The importance of stewardship
We often underestimate the importance of stewardship. Perhaps because the way we measure the impact is harder to quantify. But we can do something about this. We can also attach KPIs to stewardship. Which actions within a stewardship programme work and which are appreciated? How many legacy prospects eventually become pledgers and then actually leave a gift in their will? Is there a difference in gift value between known legators compared to unknown legators? There are great chances to develop our legacy programmes by gaining more information and knowledge about effective stewardship.
In addition, it is important to provide internal feedback and insight on the personal contact we have with (potential) pledgers. Some pledgers want contact with organisations. Some have questions or opinions about how we do our work. These are crucial moments in the donor relationship. As an organisation, you have to take prospects and pledgers seriously, listen carefully and build trust. Not all organisations have a relationship manager for their legacy programmes, but I know from experience that personal contact can make a significant difference for some prospects and pledgers. A difference that can literally be worth millions. As a relationship manager, it’s important to show the result of your work and provide feedback internally, for example, by keeping track of contact moments in a dashboard and regularly reporting to senior management.
Supporters have different needs
“Many pledgers don’t let organisations know that they are leaving a gift and also don’t want special treatment.” “Organisations that do not invest in stewardship also receive legacies.” I still hear this arguments for not investing in stewardship or legacy fundraising. The explanation for this is simply that not everyone needs contact. But be careful not to jump to conclusions too quickly because there are different groups of supporters with different needs. Some people make their own decisions and don’t want any help or contact. Other people don’t know that leaving a legacy is even possible or how it could be done and simply want information or additional confirmation through personal contact. Supporters, donors, and pledgers are all different. Just because your organisation receives legacies from people who arranged it all alone doesn’t mean you shouldn’t invest in legacy fundraising and stewardship.
Research is also showing the importance of stewardship in legacy fundraising. Legacy Foresight released a very insightful analysis on legacy stewardship in the UK. A well-functioning stewardship programme leads to (potential) pledgers that are more involved, more loyal, and feel more valued. Satisfied pledgers share their good experiences with family and friends and can even become ambassadors.
A sustainably successful legacy programme combines fundraising with stewardship. If you only focus on marketing within your legacy programme and invest your budget and capacity only in lead acquisition, your investments can quickly evaporate. Through stewardship, you cultivate the legacy leads that you have recruited. A successful legacy programme always stands on two legs: marketing and stewardship.
 The term stewardship is less often used in non-English speaking countries. For example, in the Netherlands, we often talk about relationship management. But, ultimately, there are many terms that you could also use, like; supporter care or relationship building, etc.
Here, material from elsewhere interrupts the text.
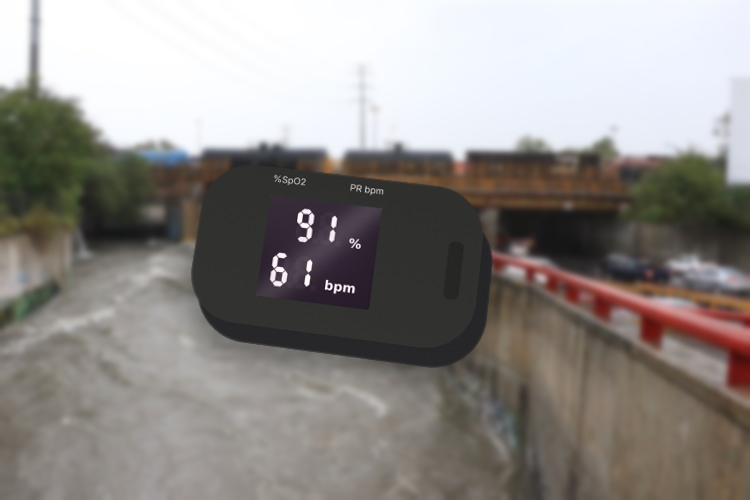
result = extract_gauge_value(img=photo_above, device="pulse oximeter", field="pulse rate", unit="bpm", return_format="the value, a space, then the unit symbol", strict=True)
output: 61 bpm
 I always find this perspective remarkable because, alongside other forms of fundraising, we receive donations out of the blue, and we still invest in that fundraising. For example, look at major donor fundraising. Charities receive large spontaneous gifts without having built any relationships. For many organisations, major donor stewardship is much more self-evident than legacy stewardship. For me, a foolish decision, mainly because the income from legacies is often higher than that of major donors. It is high time to invest more budget and, above all, capacity in legacy fundraising and stewardship.